HLQ: Fast and Efficient Backpropagation via Hadamard Low-rank Quantization
Seonggon Kim, Eunhyeok Park
TL;DR
HLQ tackles the high cost of backpropagation in training large models by selectively applying Hadamard-based quantization to activation gradients and Hadamard low-rank approximation to weight gradients, preserving forward accuracy. The method leverages $g_w = \frac{1}{B} \bar{g}_y^T \cdot \bar{x}$ and $g_x = g_y \cdot w$ to tailor updates, using 4-bit HQ for $g_x$ and low-rank, int8-accelerated processing for $g_w$, with an int4 activation-compression strategy (ACBP). Empirical results show HLQ achieves up to $2.5\times$ faster BP and up to $78.5\%$ memory reduction while maintaining competitive or superior accuracy across CNNs and ViTs in both training-from-scratch and fine-tuning settings, relative to baselines like LBP-WHT and LUQ. The work offers practical training-cost reductions for resource-constrained environments and suggests future extensions to large language models.
Abstract
With the rapid increase in model size and the growing importance of various fine-tuning applications, lightweight training has become crucial. Since the backward pass is twice as expensive as the forward pass, optimizing backpropagation is particularly important. However, modifications to this process can lead to suboptimal convergence, so training optimization should minimize perturbations, which is a highly challenging task. In this study, we introduce a novel optimization strategy called Hadamard Low-rank Quantization (HLQ), focusing on reducing the cost of backpropagation in convolutional and linear layers.

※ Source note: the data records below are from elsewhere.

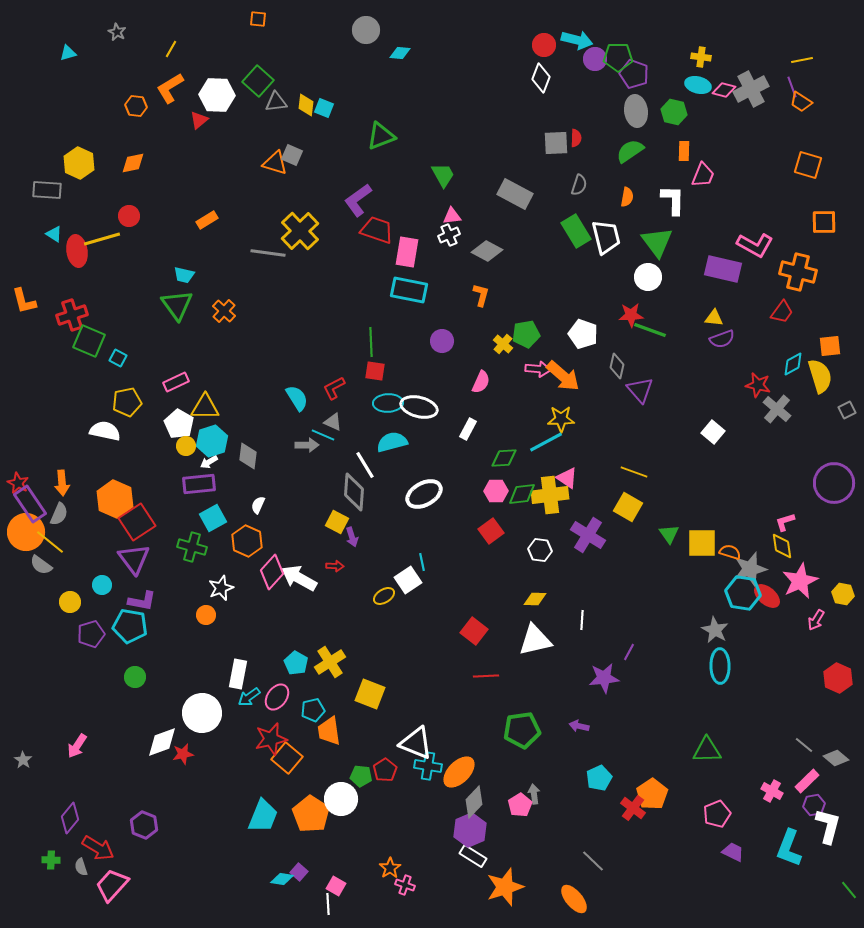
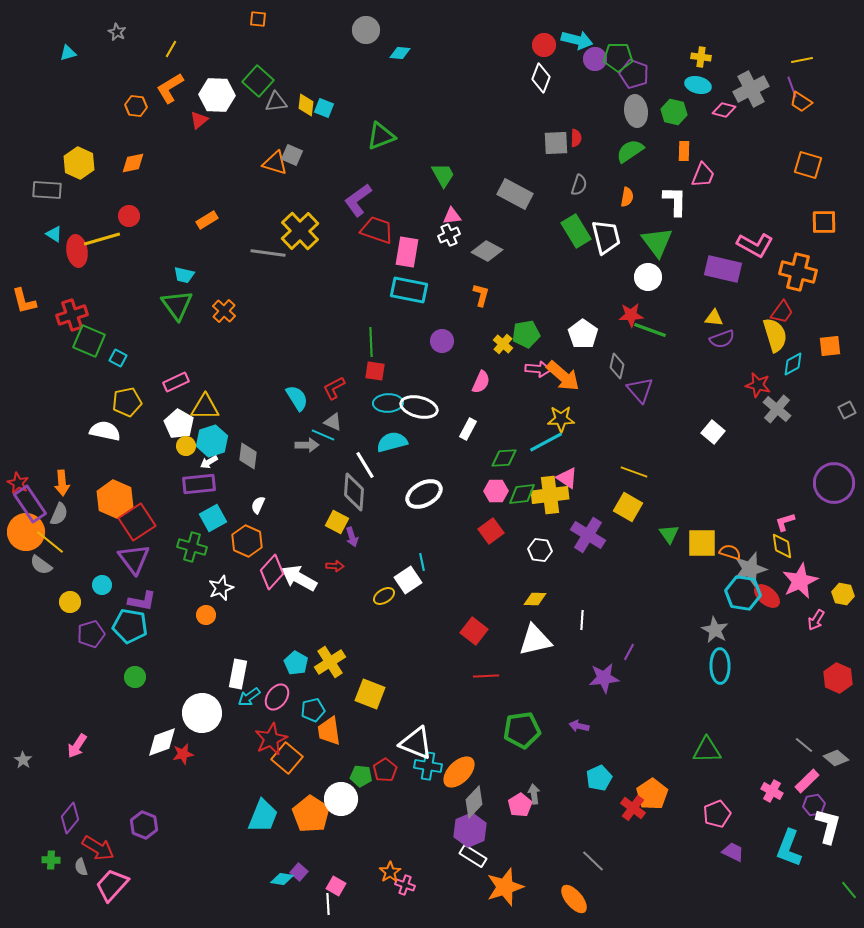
pink diamond at (724, 90): moved 20 px down
white L-shape at (673, 200): moved 2 px right, 1 px down
white pentagon at (583, 334): rotated 16 degrees clockwise
yellow semicircle at (820, 376): moved 45 px left, 41 px up
red star at (271, 739): rotated 12 degrees counterclockwise
orange star at (390, 868): moved 4 px down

We first analyze the sensitivity of gradient computation with respect to activation and weight, and judiciously design the HLQ pipeline to apply 4-bit Hadamard quantization to the activation gradient and Hadamard low-rank approximation to the weight gradient. This combination was found to be the best for maximizing benefits, and our extensive experiments demonstrate the outstanding performance of HLQ in both training from scratch and fine-tuning, achieving significant memory savings and acceleration on real GPUs with negligible quality degradation.